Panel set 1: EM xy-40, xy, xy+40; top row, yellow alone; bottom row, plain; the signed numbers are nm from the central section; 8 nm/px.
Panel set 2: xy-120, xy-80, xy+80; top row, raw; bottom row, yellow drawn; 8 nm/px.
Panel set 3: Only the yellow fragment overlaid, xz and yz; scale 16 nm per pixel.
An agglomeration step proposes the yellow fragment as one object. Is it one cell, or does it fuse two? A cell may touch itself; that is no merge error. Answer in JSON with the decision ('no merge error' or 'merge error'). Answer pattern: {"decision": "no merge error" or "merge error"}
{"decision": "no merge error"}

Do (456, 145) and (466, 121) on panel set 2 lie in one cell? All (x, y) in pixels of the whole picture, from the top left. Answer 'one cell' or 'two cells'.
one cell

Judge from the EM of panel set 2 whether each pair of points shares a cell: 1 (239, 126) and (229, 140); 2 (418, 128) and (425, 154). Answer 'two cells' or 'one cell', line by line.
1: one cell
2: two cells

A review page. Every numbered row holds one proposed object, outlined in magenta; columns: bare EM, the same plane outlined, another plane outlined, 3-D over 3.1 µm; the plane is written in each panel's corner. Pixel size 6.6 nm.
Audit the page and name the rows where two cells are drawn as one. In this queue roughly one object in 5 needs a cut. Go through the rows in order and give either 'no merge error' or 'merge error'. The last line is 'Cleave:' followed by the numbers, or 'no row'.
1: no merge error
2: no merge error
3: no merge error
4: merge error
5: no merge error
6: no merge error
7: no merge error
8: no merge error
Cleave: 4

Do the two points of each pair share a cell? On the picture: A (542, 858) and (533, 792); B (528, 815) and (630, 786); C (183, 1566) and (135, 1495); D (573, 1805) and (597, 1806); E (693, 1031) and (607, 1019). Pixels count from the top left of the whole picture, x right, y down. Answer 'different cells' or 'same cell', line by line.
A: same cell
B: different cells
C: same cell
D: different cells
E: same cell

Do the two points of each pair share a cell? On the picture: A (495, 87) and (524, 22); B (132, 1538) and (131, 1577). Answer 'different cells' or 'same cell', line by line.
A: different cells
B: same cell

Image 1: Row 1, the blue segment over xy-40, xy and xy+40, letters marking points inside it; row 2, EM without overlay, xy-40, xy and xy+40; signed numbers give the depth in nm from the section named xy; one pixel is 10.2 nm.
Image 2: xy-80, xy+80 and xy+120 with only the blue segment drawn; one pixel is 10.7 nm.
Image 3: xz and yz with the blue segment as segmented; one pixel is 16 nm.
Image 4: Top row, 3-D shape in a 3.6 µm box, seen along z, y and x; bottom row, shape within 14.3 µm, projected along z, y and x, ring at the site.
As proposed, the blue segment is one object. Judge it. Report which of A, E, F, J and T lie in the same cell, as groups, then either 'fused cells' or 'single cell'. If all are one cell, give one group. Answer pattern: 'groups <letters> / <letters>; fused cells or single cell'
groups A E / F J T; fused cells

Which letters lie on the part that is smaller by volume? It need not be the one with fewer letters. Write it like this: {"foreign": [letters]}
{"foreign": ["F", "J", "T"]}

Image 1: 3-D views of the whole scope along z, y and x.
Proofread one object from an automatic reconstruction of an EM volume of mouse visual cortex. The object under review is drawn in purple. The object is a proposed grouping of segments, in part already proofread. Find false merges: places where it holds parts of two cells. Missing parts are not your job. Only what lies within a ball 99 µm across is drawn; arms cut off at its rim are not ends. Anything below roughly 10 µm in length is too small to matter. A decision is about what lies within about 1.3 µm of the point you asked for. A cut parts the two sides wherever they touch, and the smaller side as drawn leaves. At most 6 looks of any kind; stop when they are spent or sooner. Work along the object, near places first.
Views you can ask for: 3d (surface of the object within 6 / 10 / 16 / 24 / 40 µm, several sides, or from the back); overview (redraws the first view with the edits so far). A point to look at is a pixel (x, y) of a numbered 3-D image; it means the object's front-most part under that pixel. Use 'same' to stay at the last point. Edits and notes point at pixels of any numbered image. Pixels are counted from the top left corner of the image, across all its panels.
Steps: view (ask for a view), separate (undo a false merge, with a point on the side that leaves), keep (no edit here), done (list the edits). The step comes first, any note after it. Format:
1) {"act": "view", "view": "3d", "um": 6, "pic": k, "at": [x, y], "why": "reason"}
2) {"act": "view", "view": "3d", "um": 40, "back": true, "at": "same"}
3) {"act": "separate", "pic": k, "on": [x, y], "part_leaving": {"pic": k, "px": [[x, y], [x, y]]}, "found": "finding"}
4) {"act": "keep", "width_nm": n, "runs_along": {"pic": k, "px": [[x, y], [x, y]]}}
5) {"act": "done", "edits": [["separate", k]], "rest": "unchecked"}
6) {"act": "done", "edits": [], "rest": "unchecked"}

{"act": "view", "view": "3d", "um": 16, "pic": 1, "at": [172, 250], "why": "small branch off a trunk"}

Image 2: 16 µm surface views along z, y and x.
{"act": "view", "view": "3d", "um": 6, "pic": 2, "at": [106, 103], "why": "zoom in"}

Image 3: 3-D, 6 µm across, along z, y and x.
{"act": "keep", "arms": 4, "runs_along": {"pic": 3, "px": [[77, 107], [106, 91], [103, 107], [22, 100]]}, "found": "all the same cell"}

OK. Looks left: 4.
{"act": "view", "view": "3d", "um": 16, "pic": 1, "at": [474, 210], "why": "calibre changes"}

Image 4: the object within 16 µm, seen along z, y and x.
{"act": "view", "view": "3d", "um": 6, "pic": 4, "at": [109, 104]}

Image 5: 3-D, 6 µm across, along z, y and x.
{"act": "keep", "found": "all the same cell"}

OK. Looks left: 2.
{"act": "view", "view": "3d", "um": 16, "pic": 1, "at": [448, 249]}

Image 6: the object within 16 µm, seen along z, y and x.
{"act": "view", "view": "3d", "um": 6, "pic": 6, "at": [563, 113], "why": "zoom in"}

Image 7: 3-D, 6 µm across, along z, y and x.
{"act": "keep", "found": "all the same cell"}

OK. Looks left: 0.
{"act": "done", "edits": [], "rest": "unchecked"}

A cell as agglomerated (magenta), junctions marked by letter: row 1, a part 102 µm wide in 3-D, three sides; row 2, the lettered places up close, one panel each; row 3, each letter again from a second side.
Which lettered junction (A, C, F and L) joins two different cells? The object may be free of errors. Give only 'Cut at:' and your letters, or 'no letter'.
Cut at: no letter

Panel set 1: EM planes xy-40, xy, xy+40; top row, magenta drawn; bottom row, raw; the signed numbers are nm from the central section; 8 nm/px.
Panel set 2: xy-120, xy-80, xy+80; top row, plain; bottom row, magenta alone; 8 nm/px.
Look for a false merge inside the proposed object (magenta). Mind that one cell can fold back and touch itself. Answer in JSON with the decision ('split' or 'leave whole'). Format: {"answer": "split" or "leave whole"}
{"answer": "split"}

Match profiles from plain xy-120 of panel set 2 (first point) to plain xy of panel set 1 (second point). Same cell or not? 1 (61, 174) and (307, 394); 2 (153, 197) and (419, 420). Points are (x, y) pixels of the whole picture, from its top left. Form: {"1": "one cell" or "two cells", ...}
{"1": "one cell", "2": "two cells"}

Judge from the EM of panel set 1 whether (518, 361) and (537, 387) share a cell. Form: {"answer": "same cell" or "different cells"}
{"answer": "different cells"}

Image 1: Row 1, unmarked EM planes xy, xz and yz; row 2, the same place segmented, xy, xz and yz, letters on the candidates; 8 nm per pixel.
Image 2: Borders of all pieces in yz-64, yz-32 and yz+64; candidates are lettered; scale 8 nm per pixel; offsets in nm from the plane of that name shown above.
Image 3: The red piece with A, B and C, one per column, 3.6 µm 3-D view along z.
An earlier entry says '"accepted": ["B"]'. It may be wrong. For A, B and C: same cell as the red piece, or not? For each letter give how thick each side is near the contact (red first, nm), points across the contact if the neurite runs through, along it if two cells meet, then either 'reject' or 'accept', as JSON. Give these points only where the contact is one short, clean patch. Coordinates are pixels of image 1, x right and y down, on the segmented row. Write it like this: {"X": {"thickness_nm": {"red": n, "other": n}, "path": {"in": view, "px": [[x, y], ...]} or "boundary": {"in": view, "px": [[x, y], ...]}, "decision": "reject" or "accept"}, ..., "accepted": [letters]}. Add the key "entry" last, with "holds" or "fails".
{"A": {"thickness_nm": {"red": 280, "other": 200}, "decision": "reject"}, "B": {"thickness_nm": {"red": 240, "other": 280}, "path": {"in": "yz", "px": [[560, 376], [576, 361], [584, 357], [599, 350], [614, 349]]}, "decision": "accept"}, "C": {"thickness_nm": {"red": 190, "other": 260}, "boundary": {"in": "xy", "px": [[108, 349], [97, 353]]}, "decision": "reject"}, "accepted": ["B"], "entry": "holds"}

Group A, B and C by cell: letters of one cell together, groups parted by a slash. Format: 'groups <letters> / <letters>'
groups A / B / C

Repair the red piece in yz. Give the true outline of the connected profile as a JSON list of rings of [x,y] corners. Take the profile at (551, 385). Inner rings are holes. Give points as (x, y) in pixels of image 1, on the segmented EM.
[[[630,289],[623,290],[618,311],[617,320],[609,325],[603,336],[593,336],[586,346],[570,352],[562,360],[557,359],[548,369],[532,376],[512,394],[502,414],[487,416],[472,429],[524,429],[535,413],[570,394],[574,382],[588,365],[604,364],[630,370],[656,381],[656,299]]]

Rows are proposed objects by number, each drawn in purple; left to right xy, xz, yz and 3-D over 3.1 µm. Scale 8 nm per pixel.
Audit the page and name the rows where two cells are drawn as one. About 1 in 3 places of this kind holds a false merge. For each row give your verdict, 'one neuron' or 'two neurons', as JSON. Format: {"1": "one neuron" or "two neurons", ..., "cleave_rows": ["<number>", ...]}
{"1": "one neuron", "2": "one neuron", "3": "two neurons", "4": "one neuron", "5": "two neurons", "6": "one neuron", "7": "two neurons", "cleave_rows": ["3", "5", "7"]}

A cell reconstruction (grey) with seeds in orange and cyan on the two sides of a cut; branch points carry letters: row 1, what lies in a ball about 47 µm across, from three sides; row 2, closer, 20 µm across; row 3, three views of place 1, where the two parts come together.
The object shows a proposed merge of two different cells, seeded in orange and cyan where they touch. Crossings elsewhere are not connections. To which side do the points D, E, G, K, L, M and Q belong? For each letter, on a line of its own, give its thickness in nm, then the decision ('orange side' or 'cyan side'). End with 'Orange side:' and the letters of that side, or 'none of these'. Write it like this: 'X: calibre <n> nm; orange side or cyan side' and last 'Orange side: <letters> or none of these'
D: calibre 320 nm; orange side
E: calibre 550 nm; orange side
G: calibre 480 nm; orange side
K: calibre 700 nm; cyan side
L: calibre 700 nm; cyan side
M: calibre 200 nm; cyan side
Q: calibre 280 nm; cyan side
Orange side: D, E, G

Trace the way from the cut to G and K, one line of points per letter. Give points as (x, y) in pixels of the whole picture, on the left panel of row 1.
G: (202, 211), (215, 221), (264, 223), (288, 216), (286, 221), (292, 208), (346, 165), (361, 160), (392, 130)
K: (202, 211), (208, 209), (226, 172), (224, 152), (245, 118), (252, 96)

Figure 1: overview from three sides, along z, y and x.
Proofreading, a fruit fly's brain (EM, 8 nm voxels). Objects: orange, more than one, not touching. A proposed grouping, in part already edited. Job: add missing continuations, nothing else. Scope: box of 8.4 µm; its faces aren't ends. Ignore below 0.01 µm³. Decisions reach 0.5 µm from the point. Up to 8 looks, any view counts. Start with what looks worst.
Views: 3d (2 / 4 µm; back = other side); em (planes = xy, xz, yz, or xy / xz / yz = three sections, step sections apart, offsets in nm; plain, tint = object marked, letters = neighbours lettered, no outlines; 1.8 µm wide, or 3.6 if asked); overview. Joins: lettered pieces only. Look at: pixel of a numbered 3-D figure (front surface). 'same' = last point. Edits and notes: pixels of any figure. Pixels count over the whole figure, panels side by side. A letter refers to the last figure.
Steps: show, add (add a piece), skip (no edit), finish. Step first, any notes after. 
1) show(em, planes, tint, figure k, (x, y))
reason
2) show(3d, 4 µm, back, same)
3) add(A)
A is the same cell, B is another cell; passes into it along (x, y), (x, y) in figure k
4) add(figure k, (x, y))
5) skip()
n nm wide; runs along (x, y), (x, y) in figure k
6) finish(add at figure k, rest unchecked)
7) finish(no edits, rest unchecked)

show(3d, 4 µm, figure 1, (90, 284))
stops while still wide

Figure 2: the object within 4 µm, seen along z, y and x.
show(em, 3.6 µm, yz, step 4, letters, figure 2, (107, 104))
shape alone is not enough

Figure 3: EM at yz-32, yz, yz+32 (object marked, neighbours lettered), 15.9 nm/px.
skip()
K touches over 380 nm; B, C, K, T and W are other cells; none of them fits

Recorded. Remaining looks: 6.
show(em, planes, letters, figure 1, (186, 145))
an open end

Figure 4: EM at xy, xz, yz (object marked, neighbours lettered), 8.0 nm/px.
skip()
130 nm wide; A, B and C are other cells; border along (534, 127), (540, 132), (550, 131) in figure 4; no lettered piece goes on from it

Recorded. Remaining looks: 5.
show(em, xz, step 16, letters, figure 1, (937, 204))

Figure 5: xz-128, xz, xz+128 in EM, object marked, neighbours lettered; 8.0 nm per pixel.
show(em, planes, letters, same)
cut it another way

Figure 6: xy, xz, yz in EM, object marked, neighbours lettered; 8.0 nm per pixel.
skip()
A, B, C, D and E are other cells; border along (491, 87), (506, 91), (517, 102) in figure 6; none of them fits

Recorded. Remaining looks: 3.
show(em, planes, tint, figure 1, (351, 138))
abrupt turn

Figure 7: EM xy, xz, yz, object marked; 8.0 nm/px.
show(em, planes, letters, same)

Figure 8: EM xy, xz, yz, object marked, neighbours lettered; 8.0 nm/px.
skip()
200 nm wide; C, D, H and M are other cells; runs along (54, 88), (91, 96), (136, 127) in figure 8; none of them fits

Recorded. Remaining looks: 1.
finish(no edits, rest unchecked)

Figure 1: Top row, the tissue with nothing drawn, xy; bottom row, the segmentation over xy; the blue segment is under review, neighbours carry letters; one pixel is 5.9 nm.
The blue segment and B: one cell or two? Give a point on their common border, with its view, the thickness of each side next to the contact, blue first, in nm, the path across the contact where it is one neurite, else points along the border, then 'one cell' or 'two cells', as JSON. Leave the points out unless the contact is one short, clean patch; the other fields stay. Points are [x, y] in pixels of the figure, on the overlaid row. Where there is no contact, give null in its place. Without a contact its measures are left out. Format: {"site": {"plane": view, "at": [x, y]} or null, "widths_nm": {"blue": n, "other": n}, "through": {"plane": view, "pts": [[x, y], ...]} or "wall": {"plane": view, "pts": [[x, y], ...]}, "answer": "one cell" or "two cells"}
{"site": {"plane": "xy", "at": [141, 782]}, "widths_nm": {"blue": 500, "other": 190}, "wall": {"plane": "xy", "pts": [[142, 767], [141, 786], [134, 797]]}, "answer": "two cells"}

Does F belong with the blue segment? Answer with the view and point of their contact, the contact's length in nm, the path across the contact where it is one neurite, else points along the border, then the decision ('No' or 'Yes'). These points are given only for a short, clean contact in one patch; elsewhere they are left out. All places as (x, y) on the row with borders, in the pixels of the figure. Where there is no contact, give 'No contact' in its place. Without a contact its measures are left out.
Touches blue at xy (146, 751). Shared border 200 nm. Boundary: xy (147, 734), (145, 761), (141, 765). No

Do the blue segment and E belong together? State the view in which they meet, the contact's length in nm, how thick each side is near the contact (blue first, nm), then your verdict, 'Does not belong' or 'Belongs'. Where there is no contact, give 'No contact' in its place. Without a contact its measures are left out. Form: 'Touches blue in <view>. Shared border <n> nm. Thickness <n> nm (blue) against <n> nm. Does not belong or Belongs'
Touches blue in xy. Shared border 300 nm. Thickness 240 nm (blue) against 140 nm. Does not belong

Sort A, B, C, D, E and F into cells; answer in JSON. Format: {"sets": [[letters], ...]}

########################################

What the task requires: What lines of the material above include "notes"? Copy each one.

Response to the exercise:
Views you can ask for: 3d (surface of the object within 6 / 10 / 16 / 24 / 40 µm, several sides, or from the back); overview (redraws the first view with the edits so far). A point to look at is a pixel (x, y) of a numbered 3-D image; it means the object's front-most part under that pixel. Use 'same' to stay at the last point. Edits and notes point at pixels of any numbered image. Pixels are counted from the top left corner of the image, across all its panels.
Views: 3d (2 / 4 µm; back = other side); em (planes = xy, xz, yz, or xy / xz / yz = three sections, step sections apart, offsets in nm; plain, tint = object marked, letters = neighbours lettered, no outlines; 1.8 µm wide, or 3.6 if asked); overview. Joins: lettered pieces only. Look at: pixel of a numbered 3-D figure (front surface). 'same' = last point. Edits and notes: pixels of any figure. Pixels count over the whole figure, panels side by side. A letter refers to the last figure.
Steps: show, add (add a piece), skip (no edit), finish. Step first, any notes after. 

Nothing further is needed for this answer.